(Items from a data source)
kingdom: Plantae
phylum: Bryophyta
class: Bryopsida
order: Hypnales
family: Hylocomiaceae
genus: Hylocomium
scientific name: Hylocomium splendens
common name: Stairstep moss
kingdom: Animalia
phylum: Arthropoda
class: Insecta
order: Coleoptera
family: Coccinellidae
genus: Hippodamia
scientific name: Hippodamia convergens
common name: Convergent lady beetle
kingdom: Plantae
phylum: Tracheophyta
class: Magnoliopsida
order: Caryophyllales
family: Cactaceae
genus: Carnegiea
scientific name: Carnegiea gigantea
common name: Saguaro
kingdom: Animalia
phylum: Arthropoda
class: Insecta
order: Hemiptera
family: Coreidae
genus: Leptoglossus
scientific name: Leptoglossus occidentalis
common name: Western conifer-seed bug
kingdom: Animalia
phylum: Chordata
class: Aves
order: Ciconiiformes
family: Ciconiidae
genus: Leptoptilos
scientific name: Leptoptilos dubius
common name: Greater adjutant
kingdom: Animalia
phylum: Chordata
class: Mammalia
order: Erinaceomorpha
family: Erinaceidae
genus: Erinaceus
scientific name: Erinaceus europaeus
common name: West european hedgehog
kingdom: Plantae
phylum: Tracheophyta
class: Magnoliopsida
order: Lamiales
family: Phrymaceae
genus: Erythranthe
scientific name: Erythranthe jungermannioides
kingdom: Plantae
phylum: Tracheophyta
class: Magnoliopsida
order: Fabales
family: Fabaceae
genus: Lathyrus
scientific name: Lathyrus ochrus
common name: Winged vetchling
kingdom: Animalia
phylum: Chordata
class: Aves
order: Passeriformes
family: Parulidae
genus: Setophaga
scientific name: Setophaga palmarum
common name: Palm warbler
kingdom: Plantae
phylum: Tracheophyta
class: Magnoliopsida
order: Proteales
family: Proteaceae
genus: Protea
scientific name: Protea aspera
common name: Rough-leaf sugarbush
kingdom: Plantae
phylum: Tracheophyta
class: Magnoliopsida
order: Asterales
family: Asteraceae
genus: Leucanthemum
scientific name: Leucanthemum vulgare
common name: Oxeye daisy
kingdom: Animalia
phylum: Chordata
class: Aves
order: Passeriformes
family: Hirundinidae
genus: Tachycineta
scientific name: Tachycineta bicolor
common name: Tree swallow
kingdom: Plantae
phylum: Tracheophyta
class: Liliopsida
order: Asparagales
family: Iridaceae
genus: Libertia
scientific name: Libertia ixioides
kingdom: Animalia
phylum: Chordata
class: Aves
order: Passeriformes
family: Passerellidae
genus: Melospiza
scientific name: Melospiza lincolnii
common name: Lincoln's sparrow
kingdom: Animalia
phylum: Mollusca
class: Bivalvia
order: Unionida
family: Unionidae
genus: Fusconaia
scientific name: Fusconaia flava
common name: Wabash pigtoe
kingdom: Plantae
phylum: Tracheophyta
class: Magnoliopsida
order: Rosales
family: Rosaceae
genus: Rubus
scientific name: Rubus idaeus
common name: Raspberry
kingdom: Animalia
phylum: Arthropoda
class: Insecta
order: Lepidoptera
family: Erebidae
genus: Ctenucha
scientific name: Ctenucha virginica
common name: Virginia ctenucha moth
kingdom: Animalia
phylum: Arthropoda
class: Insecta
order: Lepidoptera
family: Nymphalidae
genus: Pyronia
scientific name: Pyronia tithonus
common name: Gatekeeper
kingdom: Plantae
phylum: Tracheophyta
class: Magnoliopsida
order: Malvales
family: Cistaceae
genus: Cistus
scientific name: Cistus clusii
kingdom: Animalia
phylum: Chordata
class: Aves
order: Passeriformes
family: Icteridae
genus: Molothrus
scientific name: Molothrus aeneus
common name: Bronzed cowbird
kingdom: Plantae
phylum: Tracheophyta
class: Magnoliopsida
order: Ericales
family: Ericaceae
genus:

[EXERCISE DETAILS] Reproduce verbatim the stretch of lines above, from the line containing "common name: Wabash pigtoe" through the end of the records.

[EXPECTED ANSWER]
common name: Wabash pigtoe
kingdom: Plantae
phylum: Tracheophyta
class: Magnoliopsida
order: Rosales
family: Rosaceae
genus: Rubus
scientific name: Rubus idaeus
common name: Raspberry
kingdom: Animalia
phylum: Arthropoda
class: Insecta
order: Lepidoptera
family: Erebidae
genus: Ctenucha
scientific name: Ctenucha virginica
common name: Virginia ctenucha moth
kingdom: Animalia
phylum: Arthropoda
class: Insecta
order: Lepidoptera
family: Nymphalidae
genus: Pyronia
scientific name: Pyronia tithonus
common name: Gatekeeper
kingdom: Plantae
phylum: Tracheophyta
class: Magnoliopsida
order: Malvales
family: Cistaceae
genus: Cistus
scientific name: Cistus clusii
kingdom: Animalia
phylum: Chordata
class: Aves
order: Passeriformes
family: Icteridae
genus: Molothrus
scientific name: Molothrus aeneus
common name: Bronzed cowbird
kingdom: Plantae
phylum: Tracheophyta
class: Magnoliopsida
order: Ericales
family: Ericaceae
genus:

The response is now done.